The Italian version, “Il Mestiere del Ciclista,” hit the shelves and online shops September 20. Pinotti polished off the English electronic version over the last week for its release Thursday (it’s available on Amazon).
It is Pinotti’s story and his lessons in his words, from Lampre to his current team BMC Racing and all points in between. You can almost hear his Bergamasco accent as he describes winning stages and wearing the pink jersey in the Giro d’Italia, or receiving a bike from Cavendish for helping him do likewise.
“For helping him win his first grand-tour stage in 2008 he gave me this beautifully styled Montante bike from Sicily,” Pinotti explained. “He’d received it as a gift, we had it in the truck. I won the time trial on the last day and was the last rider to leave the race so I took the bike home for him. Later, he called me and said he wanted to gift me something for helping him win. I told him,’You don’t have to, but if you don’t mind, you can just let me have the bike.'”
Pinotti raced alongside Cavendish in his years with Bob Stapleton’s Highroad team, a team that rose from the ashes of T-Mobile, in the wake of the Operación Puerto doping scandal. He dedicates a chapter to clean cycling in his book.
“With all the scandals cycling’s had, I couldn’t just avoid the subject,” he said. “I tried to put it in a positive light, the good that’s coming from the anti-doping measures.”
The Italian writes a regular column for the Eco di Bergamo newspaper in the country’s north. The newspaper’s editors persuaded him to tell his story, in his own words. All 240 pages are written by him and not by a ghostwriter.

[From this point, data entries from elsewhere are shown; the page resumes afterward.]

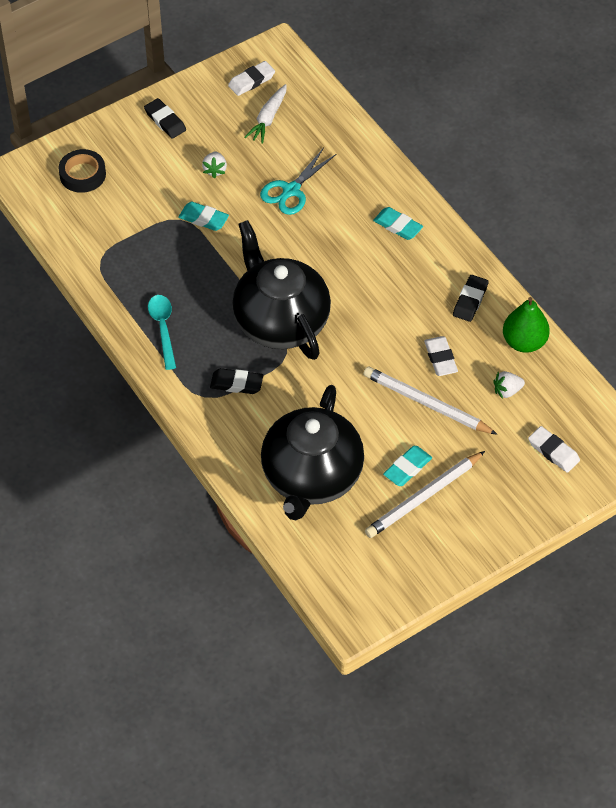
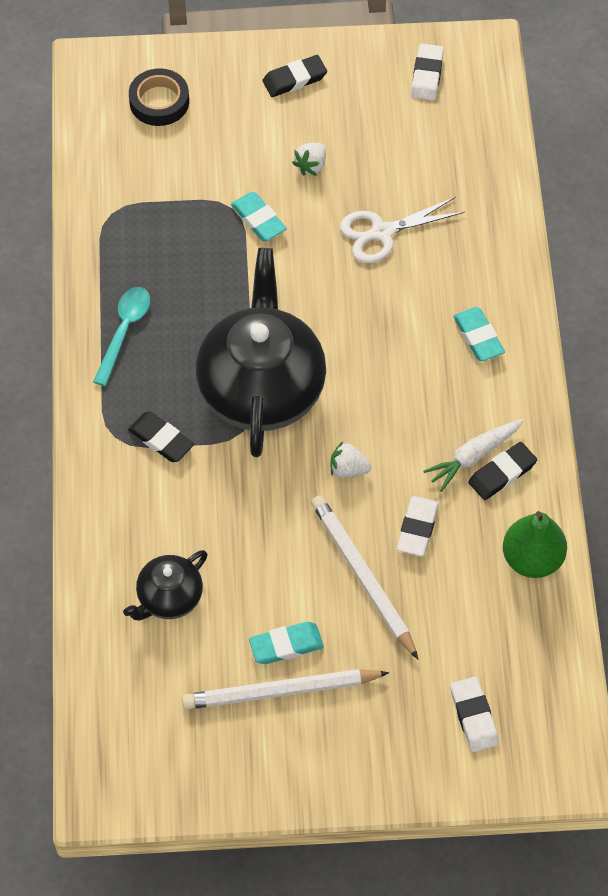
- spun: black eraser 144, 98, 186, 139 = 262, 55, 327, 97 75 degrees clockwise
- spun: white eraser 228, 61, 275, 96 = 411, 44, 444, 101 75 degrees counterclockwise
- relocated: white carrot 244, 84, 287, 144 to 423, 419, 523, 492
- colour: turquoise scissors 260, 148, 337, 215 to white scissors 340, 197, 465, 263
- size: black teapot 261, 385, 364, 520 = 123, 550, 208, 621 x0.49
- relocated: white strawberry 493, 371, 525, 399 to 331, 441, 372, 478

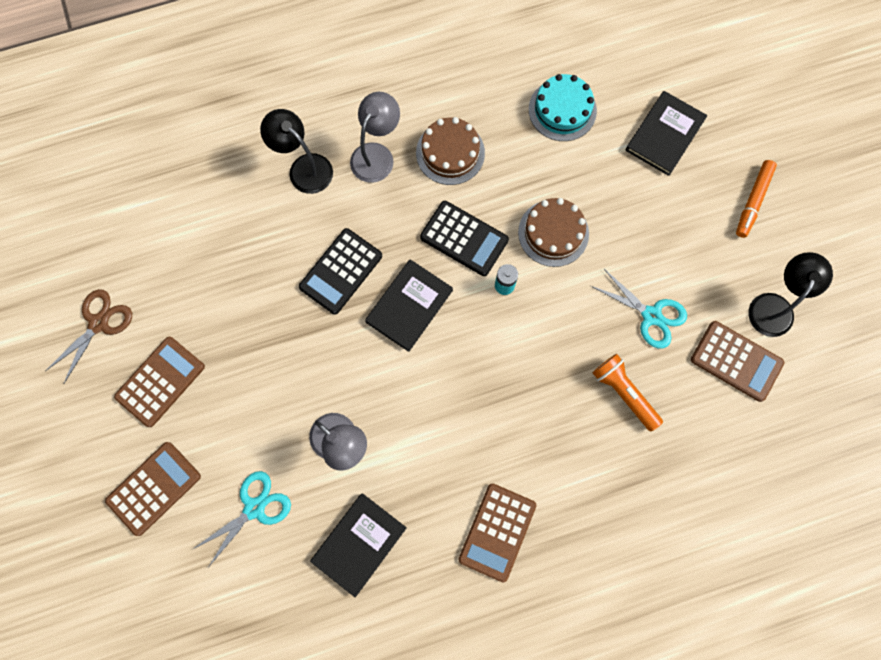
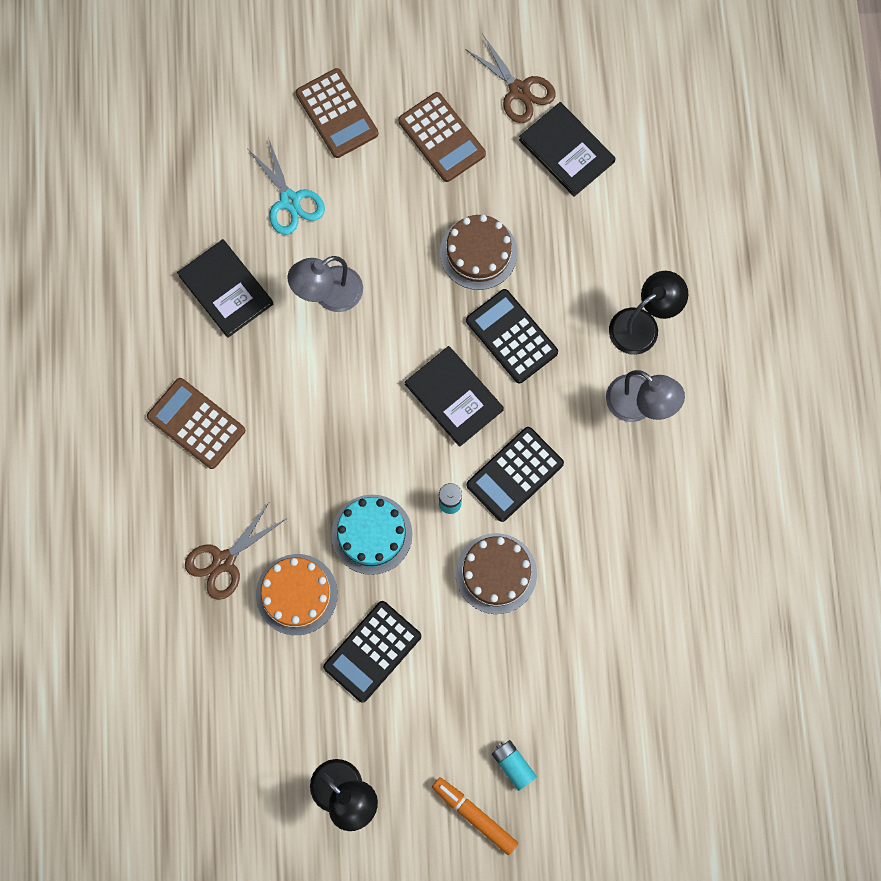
- relocated: brown cake 416, 117, 485, 185 to 440, 214, 518, 290
- relocated: turquoise cake 529, 74, 597, 141 to 331, 495, 412, 575
- exchanged: turquoise scissors 591, 268, 687, 349 to black calculator 323, 601, 421, 703
- exchanged: orange flashlight 593, 354, 663, 431 to orange cake 256, 554, 338, 635
- relocated: black book 626, 91, 707, 176 to 519, 102, 616, 197
- missing: brown calculator 691, 321, 784, 402
- appeared: brown scissors 185, 501, 286, 600
- appeared: turquoise battery 492, 740, 537, 791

“It’s been harder to write a book,” he said, comparing it to a three-week tour. “It’s time-consuming. If you only have to write a book, okay, but trying to be a professional cyclist at the same time. … In fact, it’s taken me two years to do it!
“While writing it, I thought about all the changes cycling went through, all the changes I went through. I traveled the world, learned better training methods and about training tools. I thought, had I known all the stuff then that I know now maybe I could’ve accomplished more in my career.”
VeloNews obtained an exclusive advance copy. The following is an extract about three-week races.
Going home
Going home from a three-week stage race — after pedaling over 3,000 kilometers, more than 40,000 meters of gained altitude, about 65,000 calories consumed in nearly a hundred hours spent on the saddle and almost 300 bottles taken from the car to teammates in the group — is a little like getting back from a trip to a foreign land where you’ve not heard anything about home. No television except to know the weather forecasts, an essential luxury; newspapers just to read news about the race. … Few words are exchanged during the massage, while at breakfast and dinner the focus is almost always on the race. During the race, but also outside of it, the focus is directed to your body, how much, when and most importantly, what to eat and drink at any time to make sure you recover and have energy; keeping warm to stave off colds or taking layers off to sweat less; all the time thinking if the position in the group is the right one at that juncture of the race. … The world could fall apart when you ride the Giro and you wouldn’t notice it.